First, colloidal nano ZrO₂ and nano Fe₃O₄ particles were synthesized as reported previously [29,30]. Next, 1 g nano Fe₃O₄ particles were added into 100 mL of 10 mg/mL colloidal nano ZrO₂, and the mixture was stirred for 6 h at room temperature. The resulting particles were separated by applying an external magnetic field. The maximum size of the ZMPs was 18.6 nm (93.2% of the total number of particles), and the minimum was 45.83 nm (6.8% of the total number of particles). Second, HRP-Ab₂ was added to 5 mL of 2 mg/mL ZMP solution, the mixture was stirred constantly for 12 h, and the unabsorbed Ab₂ was eliminated by magnetic separation. The final mixture was washed repeatedly. Subsequently, HRP was used to tagged unreacted and nonspecific sites on the ZMPs. Magnetic cross-linked nanochains (DNA/(ZMPs-HRP-CEA Ab2)_n) were obtained from a mixture of 10 mg/mL calf thymus DNA and ZMPs-HRP-CEA Ab₂ that was gently stirred in a magnetic field for 6 h and then separated magnetically. The obtained probes were resuspended in PBS of pH 7.0 containing 0.2% BSA. The formation of this probe was monitored by TEM.

First, 10 μL of 0.5% CS ethanol was deposited onto the polished GCE surface. The GCE/CS obtained when the ethanol was volatilized completely was washed with double-distilled water. Second, 50 μL 1 mg/mL nano-Au (5 nm) was electrochemically deposited onto the CS membrane surface; Finally, GCE/CS/nano-Au was obtained, and the electrode was scanned 10 times with the potential increasing from −0.8 to 0.8 V in 0.1 M NaOH solution at 100 mV/s. Then, this electrode was soaked in 0.1 M PBS (pH 7.0) containing 1 mg/mL Ab1 for 12 h, and the GCE/CS/nano-Au/Ab1 (hereafter referred to as GCE/Ab1) immunoelectrode was obtained. The electrode was incubated with 3 mg/mL BSA for 30 min to block the unreacted and nonspecific sites (Scheme 1).

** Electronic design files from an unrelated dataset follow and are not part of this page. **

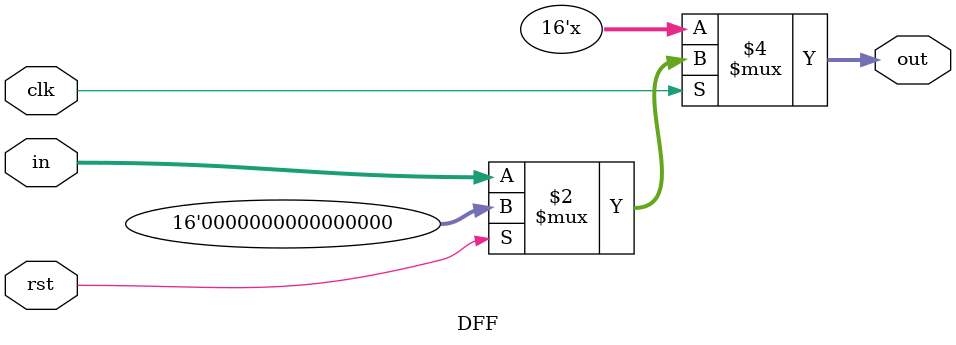
<source format=v>
`ifndef DFF_V
`define DFF_V

module DFF(clk,rst,in,out);
	input clk; input  rst;
	input      [15:0] in;
	output reg [15:0] out;

	always @(clk,rst) begin
		if (clk) begin
			out = rst ? 16'b0000000000000000 : in;
		end
	end
endmodule
`endif

</source>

Scheme 1 shows the detection principle of the immunosensor. The procedure is based on the typical procedure used in sandwich-type immunoreactions. When the immunoreaction between GCE/Ab₁ and the CEA antigen was completed, DNA/(ZMPs-HRP-Ab₂)_n probes were captured through the “sandwich” mode to form sandwich-type immune complexes (Ab₁/CEA/(DNA/(ZMPs-HRP-Ab₂)_n). The response current of this immunosensor was found to be positively correlated with CEA in a certain concentration range. Therefore, it could be used for the quantification of CEA, because the HRP on the surface of the immune complex can catalyze the reaction between H₂O₂ and OPD.